What needs to be done ->
Go through the listing below and return each line that includes "axis".

═══ Records for processing ═══

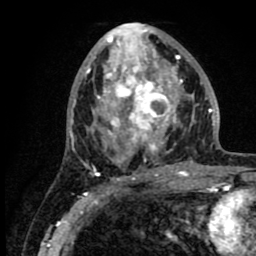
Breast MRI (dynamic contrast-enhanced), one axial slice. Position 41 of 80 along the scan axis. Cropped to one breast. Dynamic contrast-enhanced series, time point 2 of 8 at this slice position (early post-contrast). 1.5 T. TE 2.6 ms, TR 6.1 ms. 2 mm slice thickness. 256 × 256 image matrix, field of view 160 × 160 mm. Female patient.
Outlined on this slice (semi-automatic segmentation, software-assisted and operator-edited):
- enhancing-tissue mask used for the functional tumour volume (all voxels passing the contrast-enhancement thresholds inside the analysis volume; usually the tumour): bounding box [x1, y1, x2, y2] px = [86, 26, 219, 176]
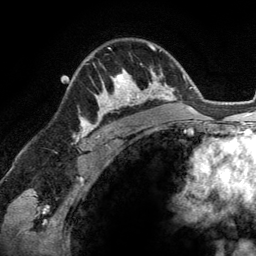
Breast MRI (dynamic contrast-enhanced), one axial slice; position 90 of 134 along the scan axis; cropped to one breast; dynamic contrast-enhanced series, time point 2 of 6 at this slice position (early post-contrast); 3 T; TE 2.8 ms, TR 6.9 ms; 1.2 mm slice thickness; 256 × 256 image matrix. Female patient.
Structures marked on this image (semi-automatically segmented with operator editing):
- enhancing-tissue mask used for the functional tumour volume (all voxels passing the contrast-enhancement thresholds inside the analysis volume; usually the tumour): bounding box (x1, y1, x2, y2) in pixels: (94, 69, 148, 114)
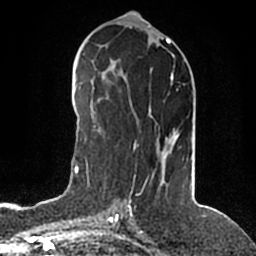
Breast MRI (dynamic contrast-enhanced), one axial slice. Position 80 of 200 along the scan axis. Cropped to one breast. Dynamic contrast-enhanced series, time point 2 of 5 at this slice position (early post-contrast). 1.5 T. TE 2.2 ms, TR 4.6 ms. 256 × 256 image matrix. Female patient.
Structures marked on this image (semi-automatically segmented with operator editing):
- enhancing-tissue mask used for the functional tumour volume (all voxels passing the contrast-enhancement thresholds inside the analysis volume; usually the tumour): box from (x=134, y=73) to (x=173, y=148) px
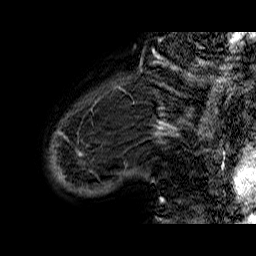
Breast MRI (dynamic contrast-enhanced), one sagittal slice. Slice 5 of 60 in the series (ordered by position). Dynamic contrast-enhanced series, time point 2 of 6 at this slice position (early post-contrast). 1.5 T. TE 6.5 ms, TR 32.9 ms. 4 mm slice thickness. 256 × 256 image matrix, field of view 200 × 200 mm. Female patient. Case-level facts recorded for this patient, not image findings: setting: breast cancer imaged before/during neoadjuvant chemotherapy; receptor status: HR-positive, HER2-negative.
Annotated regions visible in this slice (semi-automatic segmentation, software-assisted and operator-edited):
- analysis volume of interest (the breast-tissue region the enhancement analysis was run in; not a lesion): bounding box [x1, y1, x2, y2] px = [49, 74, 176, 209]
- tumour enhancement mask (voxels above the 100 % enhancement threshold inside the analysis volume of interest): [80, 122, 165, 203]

═══

Exercise output ->
Breast MRI (dynamic contrast-enhanced), one axial slice. Position 41 of 80 along the scan axis. Cropped to one breast. Dynamic contrast-enhanced series, time point 2 of 8 at this slice position (early post-contrast). 1.5 T. TE 2.6 ms, TR 6.1 ms. 2 mm slice thickness. 256 × 256 image matrix, field of view 160 × 160 mm. Female patient.
Breast MRI (dynamic contrast-enhanced), one axial slice; position 90 of 134 along the scan axis; cropped to one breast; dynamic contrast-enhanced series, time point 2 of 6 at this slice position (early post-contrast); 3 T; TE 2.8 ms, TR 6.9 ms; 1.2 mm slice thickness; 256 × 256 image matrix. Female patient.
Breast MRI (dynamic contrast-enhanced), one axial slice. Position 80 of 200 along the scan axis. Cropped to one breast. Dynamic contrast-enhanced series, time point 2 of 5 at this slice position (early post-contrast). 1.5 T. TE 2.2 ms, TR 4.6 ms. 256 × 256 image matrix. Female patient.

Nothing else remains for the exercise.